[Start of section]

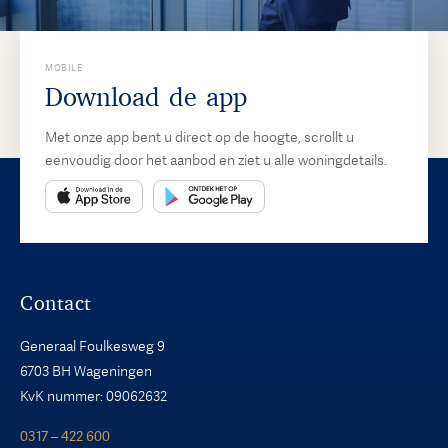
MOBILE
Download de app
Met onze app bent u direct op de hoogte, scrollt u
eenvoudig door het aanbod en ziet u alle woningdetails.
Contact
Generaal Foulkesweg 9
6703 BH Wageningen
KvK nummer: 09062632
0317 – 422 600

[End of section]
[Start of section]

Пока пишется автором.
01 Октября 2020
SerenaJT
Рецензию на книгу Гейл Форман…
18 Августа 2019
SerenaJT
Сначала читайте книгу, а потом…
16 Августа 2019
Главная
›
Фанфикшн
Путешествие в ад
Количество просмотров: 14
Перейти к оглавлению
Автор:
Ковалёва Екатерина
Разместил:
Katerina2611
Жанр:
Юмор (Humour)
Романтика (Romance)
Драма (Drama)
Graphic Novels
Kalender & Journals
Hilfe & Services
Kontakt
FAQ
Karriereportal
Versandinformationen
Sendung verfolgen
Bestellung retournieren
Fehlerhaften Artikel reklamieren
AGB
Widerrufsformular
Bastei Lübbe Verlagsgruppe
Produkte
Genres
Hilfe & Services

[End of section]
[Start of section]

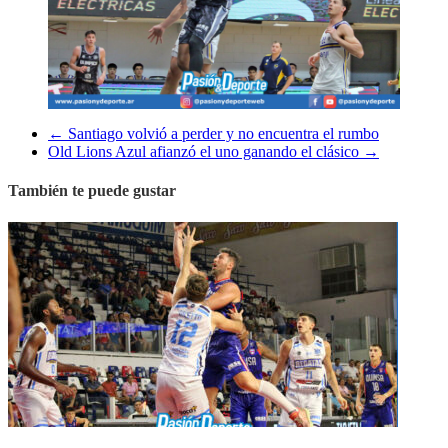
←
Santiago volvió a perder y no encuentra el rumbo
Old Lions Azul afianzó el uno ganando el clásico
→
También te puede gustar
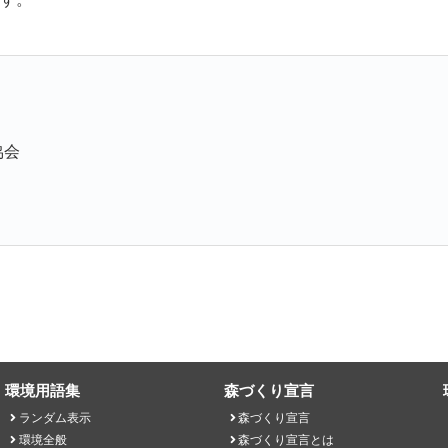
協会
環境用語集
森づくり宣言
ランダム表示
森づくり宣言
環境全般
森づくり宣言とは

[End of section]

*Job item:* Copy the rows from the line with "Пока пишется автором." up to and including the line with "Bestellung retournieren", keeping every line unchanged.

*Result of the exercise:*
Пока пишется автором.
01 Октября 2020
SerenaJT
Рецензию на книгу Гейл Форман…
18 Августа 2019
SerenaJT
Сначала читайте книгу, а потом…
16 Августа 2019
Главная
›
Фанфикшн
Путешествие в ад
Количество просмотров: 14
Перейти к оглавлению
Автор:
Ковалёва Екатерина
Разместил:
Katerina2611
Жанр:
Юмор (Humour)
Романтика (Romance)
Драма (Drama)
Graphic Novels
Kalender & Journals
Hilfe & Services
Kontakt
FAQ
Karriereportal
Versandinformationen
Sendung verfolgen
Bestellung retournieren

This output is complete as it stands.